16 October 2011

Not trawling but drowning

[Having finished writing this, and just as I am about to post it, I look at the accretion at its end and realise that it is going to drive Julie Heyward, who views footnotes with disfavour, to distraction. Apologies in advance, Julie.]

My fascination with the idea of drowned geographies started (back in the prehistoric days of 1977) with a Richard Cowper1: short story, Piper at the gates of dawn2. It then took a quantum leap forward when I later heard a folk song about "the trawler fleets of Trowbridge"3.

Trowbridge is a smallish town in the British county of Wiltshire. It is a fair way inland, and not near any significant body of water. The lyrics were intended as a nonsensically humorous send up of traditional sea related folk song, but they latched into my imagination and stayed there vividly. I was writing a fair amount of short fiction at that time, and tried many times to do something Cowperesque with this image of trawler fleets sailing out of a once landlocked town. It never happened, but the idea never went away, either. I have, ever since, played with maps and tried out the idea of flooding different landscapes to different contour lines – first on paper and then, in later years, digitally. To be honest, in retrospect, the maps were probably of greater interest to me4 than the nominal objective for drawing them...
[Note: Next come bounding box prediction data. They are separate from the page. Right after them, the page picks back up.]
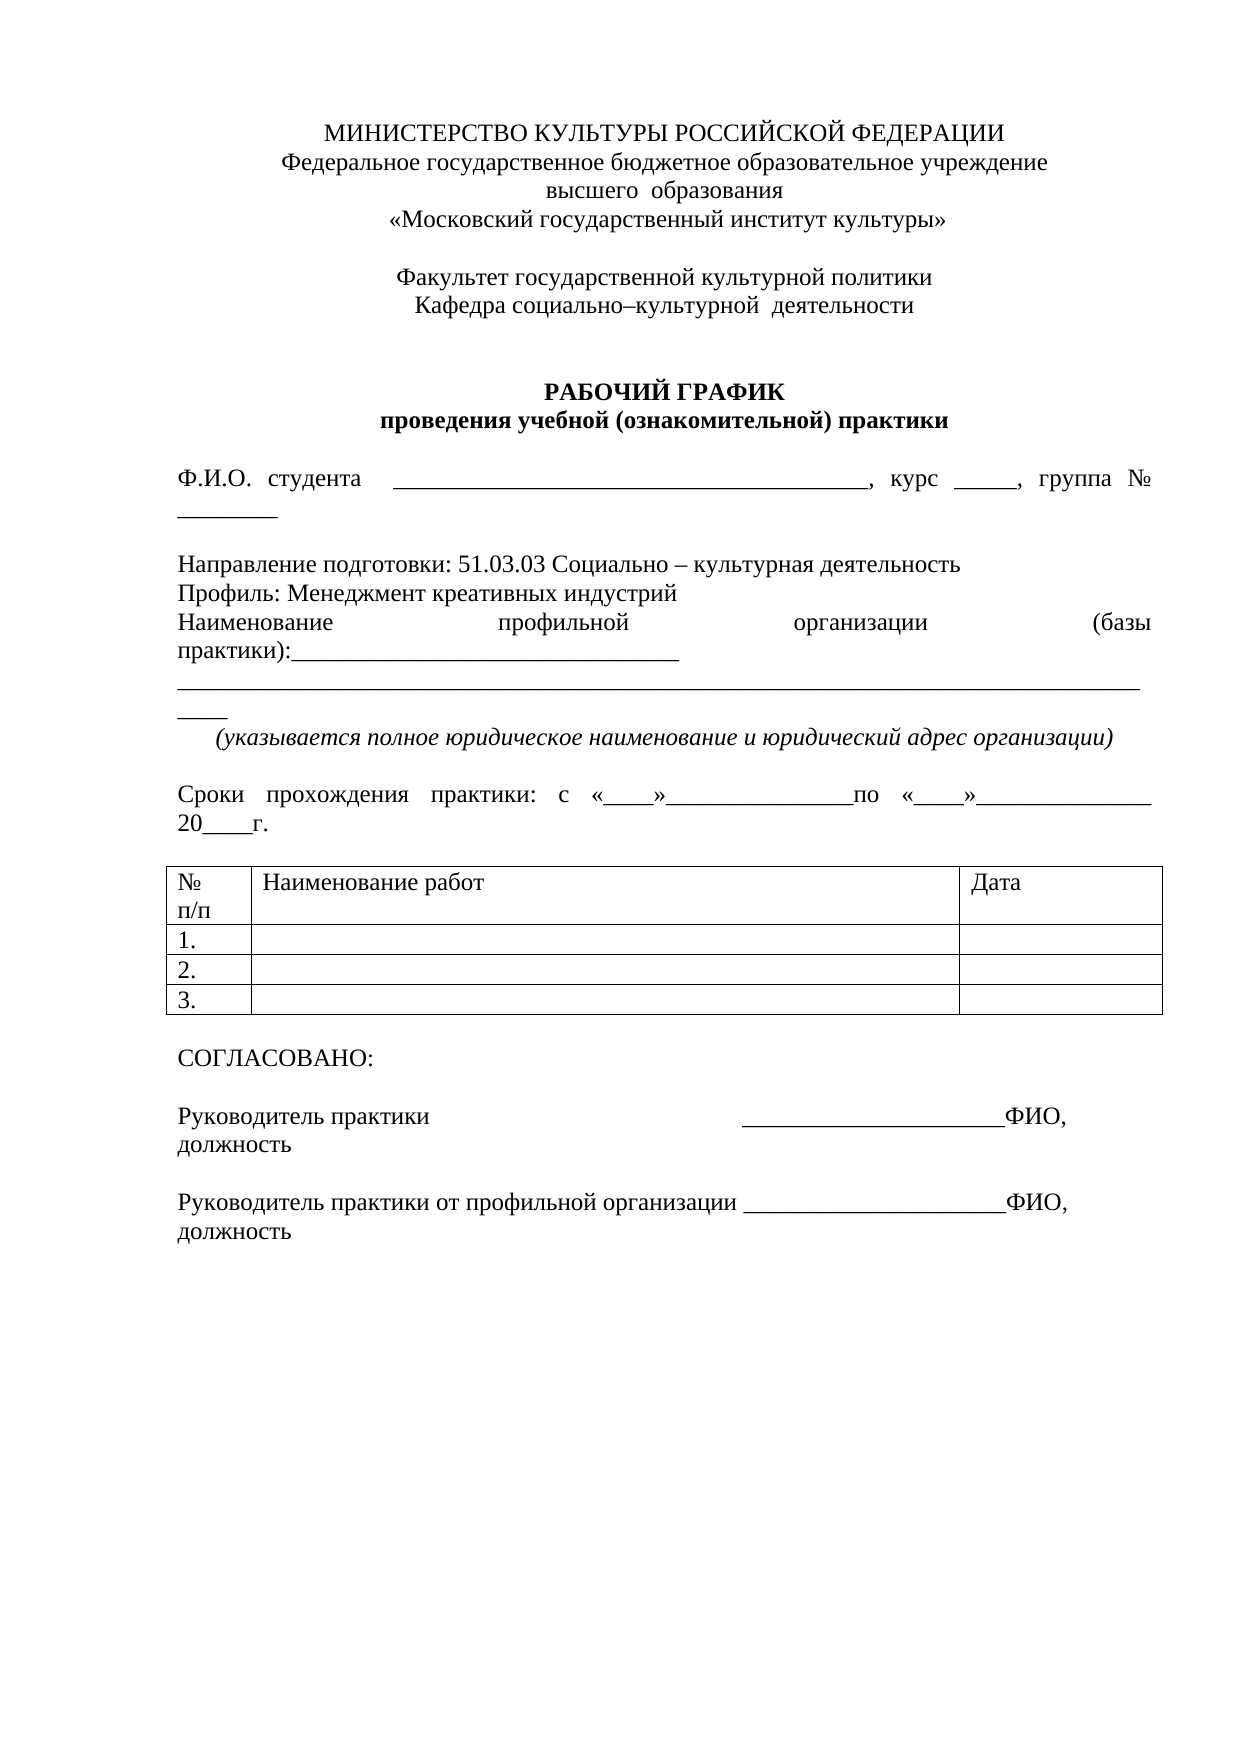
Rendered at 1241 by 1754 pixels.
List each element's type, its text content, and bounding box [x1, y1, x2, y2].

text проведения учебной (ознакомительной) практики [177, 406, 1152, 434]
text «Московский государственный институт культуры» [177, 204, 1152, 233]
table_header № п/п [167, 867, 251, 924]
text Ф.И.О. студента ______________________________________, курс _____, группа № ________ [177, 463, 1152, 521]
text РАБОЧИЙ ГРАФИК [177, 377, 1152, 406]
text Кафедра социально–культурной деятельности [177, 291, 1152, 319]
text _________________________________________________________________________________ [177, 664, 1152, 722]
text Руководитель практики _____________________ФИО, должность [177, 1101, 1152, 1158]
text Профиль: Менеджмент креативных индустрий [177, 578, 1152, 607]
text Наименование профильной организации (базы практики):_______________________________ [177, 607, 1152, 664]
text Сроки прохождения практики: с «____»_______________по «____»______________ 20____г. [177, 779, 1152, 837]
table_cell [960, 925, 1162, 954]
text Факультет государственной культурной политики [177, 262, 1152, 291]
table_cell 3. [167, 985, 251, 1013]
table_header Дата [960, 867, 1162, 924]
table_cell 2. [167, 955, 251, 984]
table_cell 1. [167, 925, 251, 954]
text Направление подготовки: 51.03.03 Социально – культурная деятельность [177, 549, 1152, 578]
table_cell [252, 985, 959, 1013]
table_header Наименование работ [252, 867, 959, 924]
text Руководитель практики от профильной организации _____________________ФИО, должность [177, 1187, 1152, 1244]
table_cell [960, 955, 1162, 984]
text высшего образования [177, 176, 1152, 204]
table_cell [252, 925, 959, 954]
text МИНИСТЕРСТВО КУЛЬТУРЫ РОССИЙСКОЙ ФЕДЕРАЦИИ [177, 118, 1152, 147]
text (указывается полное юридическое наименование и юридический адрес организации) [177, 722, 1152, 751]
table_cell [960, 985, 1162, 1013]
text СОГЛАСОВАНО: [177, 1043, 1152, 1072]
text Федеральное государственное бюджетное образовательное учреждение [177, 147, 1152, 176]
table_cell [252, 955, 959, 984]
All of this floods (excuse the pun) back now because I have just read Ray Girvan's JSBlog post on Floodland, which I immediately went out and bought because (a) it plays to this drowned geography weakness of mine and (b) Ray's recommendations are usually good5; it's joined the end of the "to be read" queue.

More immediately, however, I was (given this fascination of mine) obviously unable to ignore Ray's mention of a global flooding visualiser at flood.firetree.net. Hardly had I finished reading his post than I was over there and (of course!) flooding Wiltshire to see the effect on (where else?) Trowbridge.

There is, alas (or perhaps, if you are an inhabitant of Wiltshire, fortunately) no way to flood the countryside around Trowbridge to such a depth that trawlers could realistically operate out of the town. At thirty metres rise in sea level, Trowbridge would remain landlocked. At thirty five metres (the site won't do this; I had to revert to manual inspection of Ordnance Survey maps) it would acquire a coastline on a shallow lake in a wetlands region.

Despite its inland location, Trowbridge has a "Bythesea Road". At a little less than forty metres rise in sea level, this would live up to its name by becoming the town's seaside promenade.

At forty metres it would become a town on one minor arm of an inland sea (as shown in my illustration here – click it for a larger view).

At fifty, most of the town itself would be submerged, leaving two small parts of it at north east and south west on a pair of islands. At sixty metres it would disappear almost entirely, apart from a few scattered islets at the mercy of the tides just off what would now be the coast of Steeple Ashton ... in a substantial sea which would certainly support a fishing industry but not trawler fleets.

No matter ... I enjoyed the adventure of vicarious post apocalyptic disaster. Tomorrow I shall almost certainly flood somewhere else...


  1. I made no linkage then, and don't now, with J G Ballard's earlier Drowned world which, though it powerfully affected me in other ways, failed to evoke a concrete transformation of the world I know. Ballard's world was an obliterated world, not a transformed one.
  2. To answer the obvious questions: there is a clear connection with Wind in the willows, but it isn't relevant here; possibly also with the Pink Floyd album released about eight years before, though I'm not aware of it and haven't checked. There can be no direct link to Van Morrison song written about twenty years later. Pink Floyd and Van Morrison also both drew their inspiration from Wind in the willows)
  3. I can't, unfortunately, give any details of the song, as I'm unable to find any record of it ... I suspect that it was penned by the group who performed it, or by someone known to them personally, and never travelled widely enough to leave a permanent fossil record.
  4. In Tesseract (no connection with the later Alex Garland novel of very similar title), a longer fiction which I never finished but which served as the spawning ground for several shorter ones, I also tried flooding various landscapes in South Wales not with water but with time ... the further the protagonists moved from modern infrastructures like motorways or centres of population, the further back they sank into the past ... it was fun to work on. I'm a dreamer at heart.
  5. It was Ray who put me onto another superb novel in which drowned geography plays a major part: Ronald Wright's A scientific romance.

  • J G Ballard, The Drowned World. 1962, London: Victor Gollancz.
  • Richard Cowper The custodians, and other stories. 1976, London: Gollancz. 0575020962
  • Alex Garland, The tesseract. 1999, London: Penguin. 0140258426 (pbk.)

3 comments:

Julie Heyward said...

Being driven to distraction is bad??? Dear lord, NOW you tell me. I shall recalibrate my distraction widget this very minute

[with trusty adjustable wrench firmly in hand, peering with great trepidation into the depths of my widgetry; perhaps a bit of WD-40 to get me started ...]

Felix said...

[grin]

Ray Girvan said...

Thanks for the mention. I've added the future Kent of Riddley Walker to the list.